Assigned task: Transcribe the listing in full, word for word; pictures do not belong in the copy.

Data supplied:

=== Begin Enclosure ===

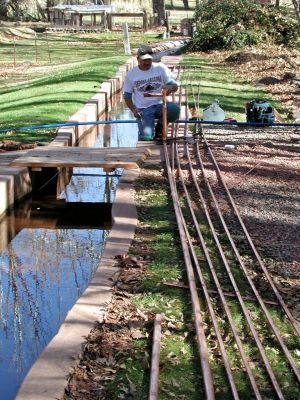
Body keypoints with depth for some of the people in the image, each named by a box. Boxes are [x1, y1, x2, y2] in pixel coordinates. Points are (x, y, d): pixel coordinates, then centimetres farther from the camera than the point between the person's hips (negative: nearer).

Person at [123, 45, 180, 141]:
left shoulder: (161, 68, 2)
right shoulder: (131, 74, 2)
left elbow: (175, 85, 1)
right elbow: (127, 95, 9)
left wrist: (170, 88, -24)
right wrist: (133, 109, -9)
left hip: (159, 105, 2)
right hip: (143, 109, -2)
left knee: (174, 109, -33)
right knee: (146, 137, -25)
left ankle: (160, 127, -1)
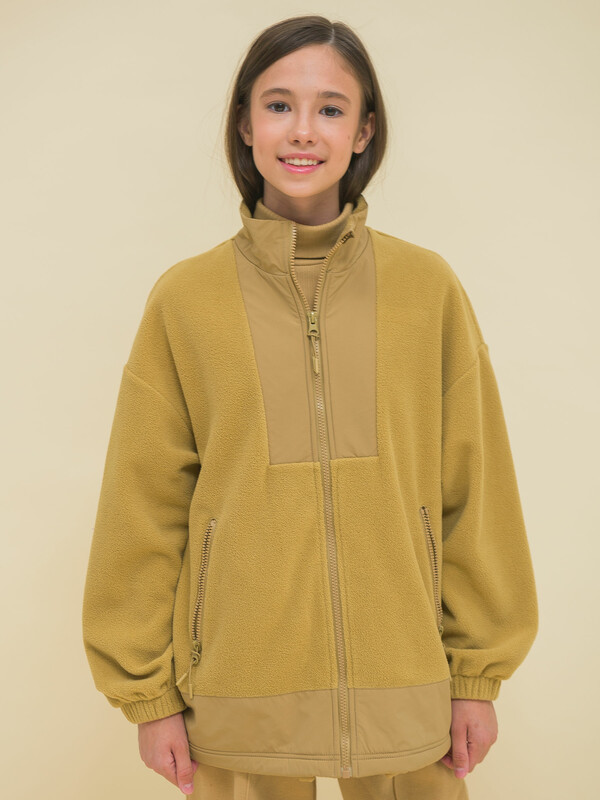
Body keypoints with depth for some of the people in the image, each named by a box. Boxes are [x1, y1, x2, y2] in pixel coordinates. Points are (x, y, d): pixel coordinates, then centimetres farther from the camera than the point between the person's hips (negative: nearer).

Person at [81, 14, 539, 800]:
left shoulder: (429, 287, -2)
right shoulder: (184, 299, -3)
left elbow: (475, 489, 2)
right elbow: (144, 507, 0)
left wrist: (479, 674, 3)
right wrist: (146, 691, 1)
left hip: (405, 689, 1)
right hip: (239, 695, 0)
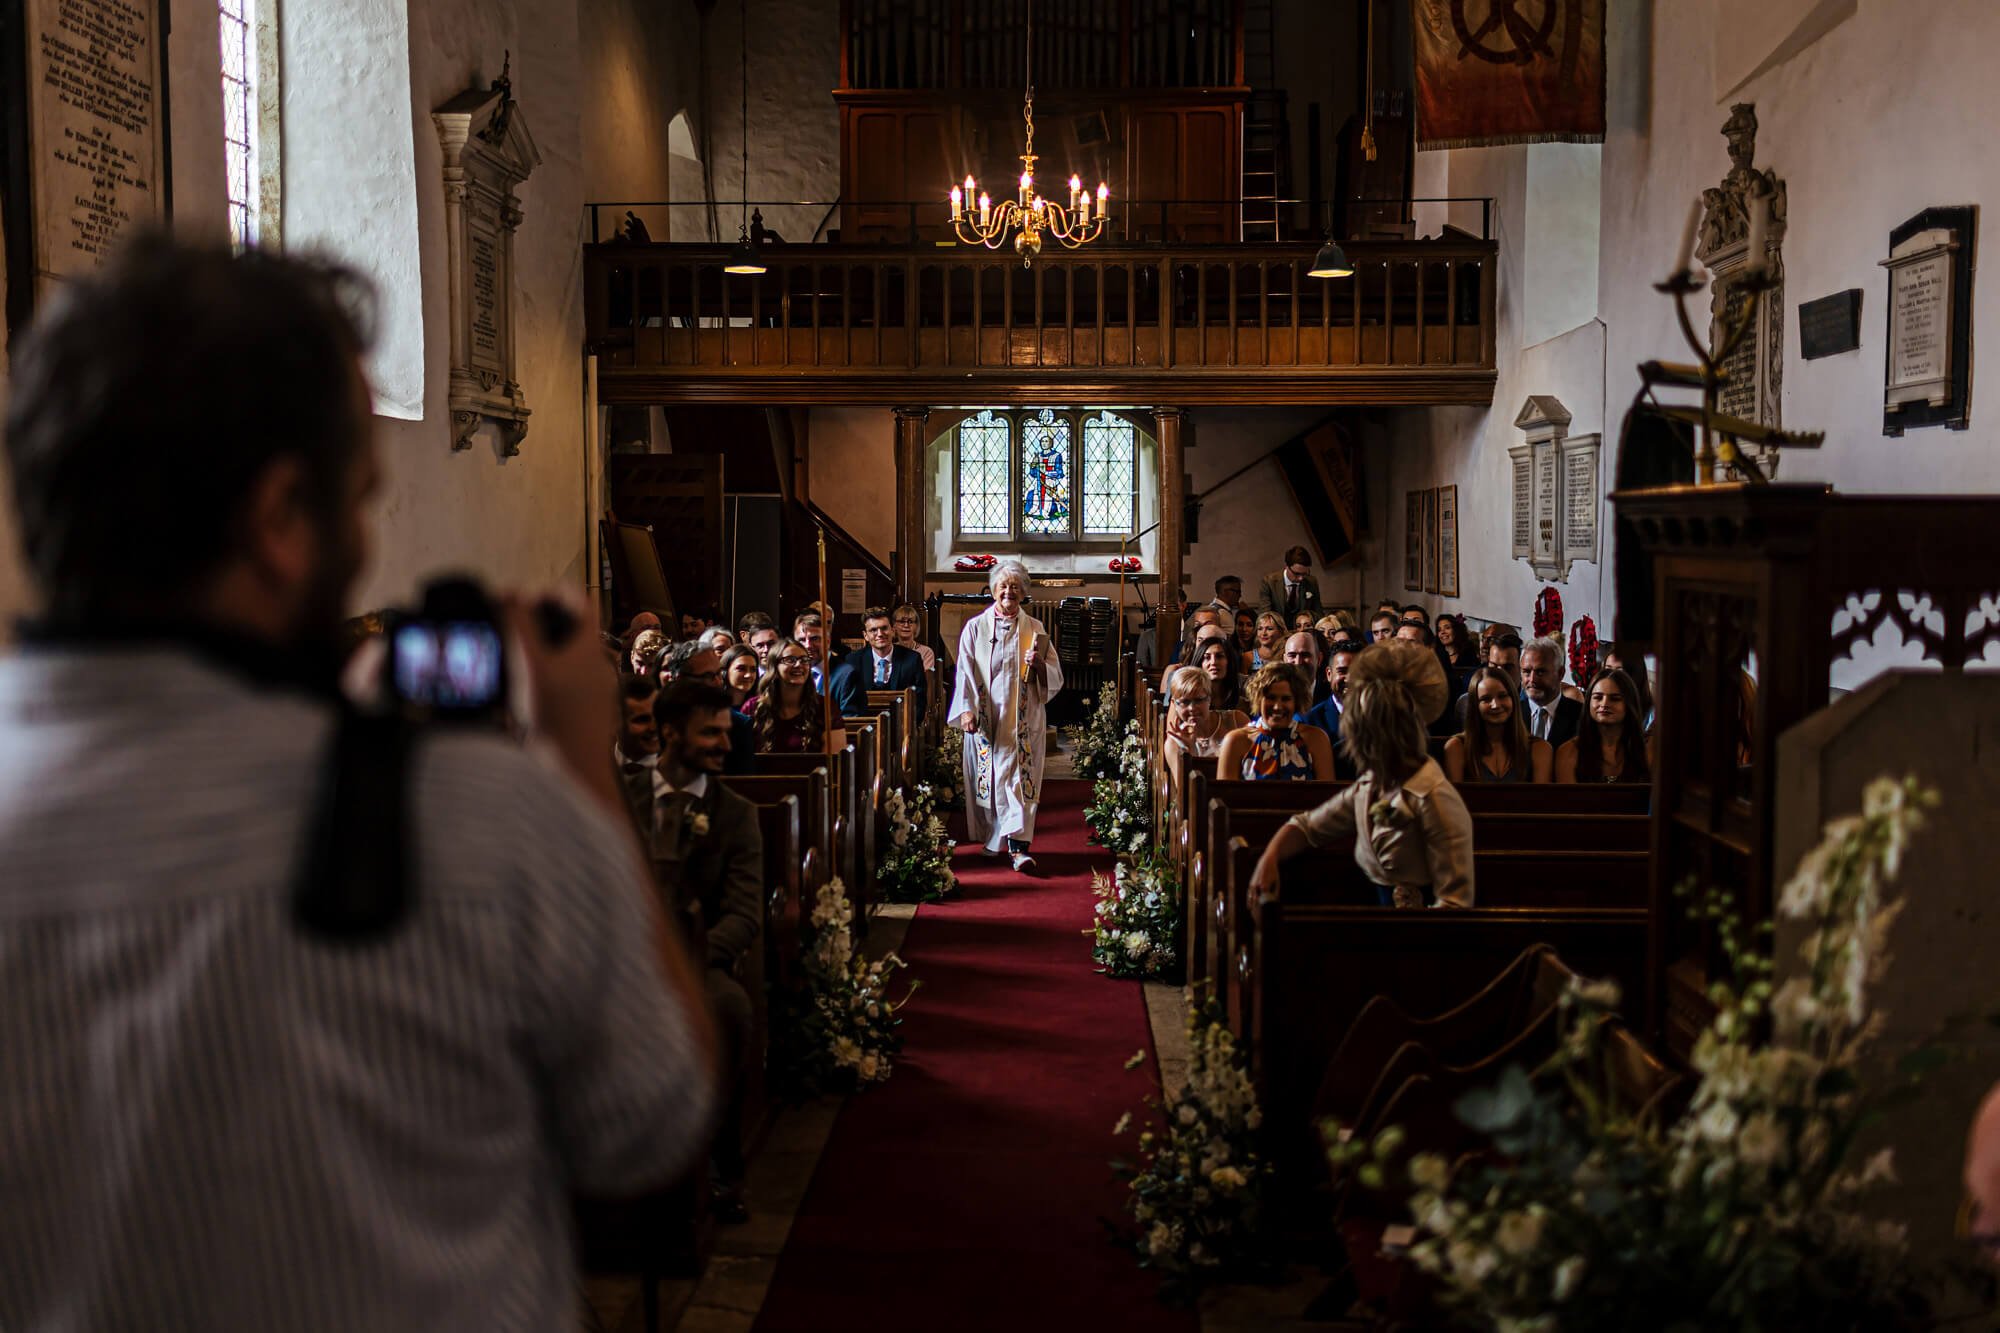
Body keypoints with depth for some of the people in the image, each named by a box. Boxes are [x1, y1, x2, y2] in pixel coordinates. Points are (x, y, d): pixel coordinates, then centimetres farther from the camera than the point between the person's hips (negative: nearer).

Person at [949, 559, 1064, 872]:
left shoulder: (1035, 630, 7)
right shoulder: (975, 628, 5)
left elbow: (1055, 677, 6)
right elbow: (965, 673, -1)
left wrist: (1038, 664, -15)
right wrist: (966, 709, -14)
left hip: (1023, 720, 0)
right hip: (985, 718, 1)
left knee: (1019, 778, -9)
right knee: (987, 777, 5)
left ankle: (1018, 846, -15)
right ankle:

=== End Enclosure ===

Solution to this exercise:
Body keypoints with depth for some of the people in the image, each named by a box. Boxes are [x1, y1, x2, y2] in pixel coordinates. Points are (x, y, d): pixel coordinates, then centimetres farther from the camera than the point between the person's hips (negative: nearer).

Person at [123, 45, 180, 141]:
left shoulder: (161, 68, 2)
right shoulder: (131, 74, 2)
left elbow: (175, 85, 1)
right elbow: (127, 95, 9)
left wrist: (170, 88, -24)
right wrist: (133, 109, -9)
left hip: (159, 105, 2)
right hip: (143, 109, -2)
left knee: (174, 109, -33)
right knee: (146, 137, -25)
left ankle: (160, 127, -1)
Body keypoints with depth for some of the people in the image, each named by a box. Boxes are [x1, y1, x2, y2] in pixel coordinates. Points are (x, y, d): pixel coordinates, then centimetres farther from the camera than the point between the person's hips (negative: nearer).

Person at [81, 14, 539, 800]:
left shoulder: (429, 287, -2)
right shoulder: (184, 299, -3)
left elbow: (475, 489, 2)
right elbow: (144, 507, 0)
left wrist: (479, 674, 3)
right wrist: (146, 691, 1)
left hip: (405, 689, 1)
right hip: (239, 695, 0)
Body keypoints with depth for some of the people in the image, each named by a box. Boxes are [x1, y1, x2, y2] in pixel coordinates. Points are (x, y, d): pixel coordinates, then centimetres farther from the camera than the point between the person's hips (negative: nearer).

Person at [949, 559, 1064, 872]:
left shoulder: (1035, 630, 7)
right shoulder: (975, 628, 5)
left elbow: (1055, 677, 6)
right elbow: (965, 673, -1)
left wrist: (1038, 664, -15)
right wrist: (966, 709, -14)
left hip: (1023, 720, 0)
right hip: (985, 718, 1)
left knee: (1019, 778, -9)
right knee: (987, 777, 5)
left ankle: (1018, 846, -15)
right ankle:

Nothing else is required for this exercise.